The exchange rate climbed to €1.1453 today, bolstered by hawkish comments from Bank of England (BoE) officials during a UK Treasury committee session. Governor Andrew Bailey and Deputy Governor Dave Ramsden discussed measures to combat persistent service inflation, targeting a strict 2% goal. The Pound’s strength was further supported by the UK’s public borrowing falling £16.9 billion short of the Office for Budget Responsibility (OBR) forecasts, suggesting potential tax reductions from Chancellor Jeremy Hunt to stimulate economic growth.
In contrast, the Euro weakened as traders shifted towards riskier assets and began pricing in expected interest rate cuts from the European Central Bank (ECB) by mid-2024 amid signs of cooling inflation and a slowing Eurozone economy. The Euro’s decline also reflects its negative correlation with the underperforming US dollar.

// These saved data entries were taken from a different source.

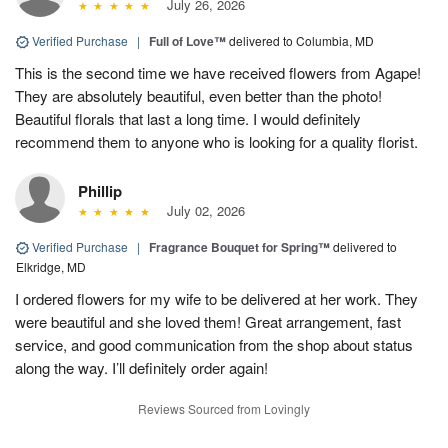
July 26, 2026
Verified Purchase
|
Full of Love™
delivered to Columbia, MD
This is the second time we have received flowers from Agape!
They are absolutely beautiful, even better than the photo!
Beautiful florals that last a long time. I would definitely
recommend them to anyone who is looking for a quality florist.
Phillip
July 02, 2026
Verified Purchase
|
Fragrance Bouquet for Spring™
delivered to
Elkridge, MD
I ordered flowers for my wife to be delivered at her work. They
were beautiful and she loved them! Great arrangement, fast
service, and good communication from the shop about status
along the way. I’ll definitely order again!
Reviews Sourced from Lovingly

Adding to the Euro’s woes, it experienced a significant drop just above the 0.8700 handle against the Pound following further hawkish insights from BoE members about potential interest rate hikes in response to high inflation expectations. BoE’s Jonathan Haskel indicated that current Consumer Price Index (CPI) data might not accurately capture the actual inflationary trends.

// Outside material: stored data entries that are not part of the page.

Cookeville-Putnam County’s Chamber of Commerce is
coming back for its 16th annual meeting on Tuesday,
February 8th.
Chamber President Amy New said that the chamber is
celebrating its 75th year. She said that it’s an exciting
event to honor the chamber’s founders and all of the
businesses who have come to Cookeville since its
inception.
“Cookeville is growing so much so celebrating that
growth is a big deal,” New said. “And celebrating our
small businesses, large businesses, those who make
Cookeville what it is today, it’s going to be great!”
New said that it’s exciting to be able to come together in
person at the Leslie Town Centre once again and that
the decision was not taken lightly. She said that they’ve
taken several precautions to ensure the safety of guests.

Looking ahead, market participants are anticipating a slight improvement in November’s EU Consumer Confidence index from -17.9 to -17.6, with attention turning to upcoming Purchasing Managers’ Index (PMI) announcements. Forecasts suggest a modest increase in the EU’s High-frequency Composite Output PMI (HCOB Composite PMI) to nearly 46.9, while expectations for the UK S&P Global/CIPS Composite PMI remain unchanged at around 48.7, barring unexpected manufacturing sector data.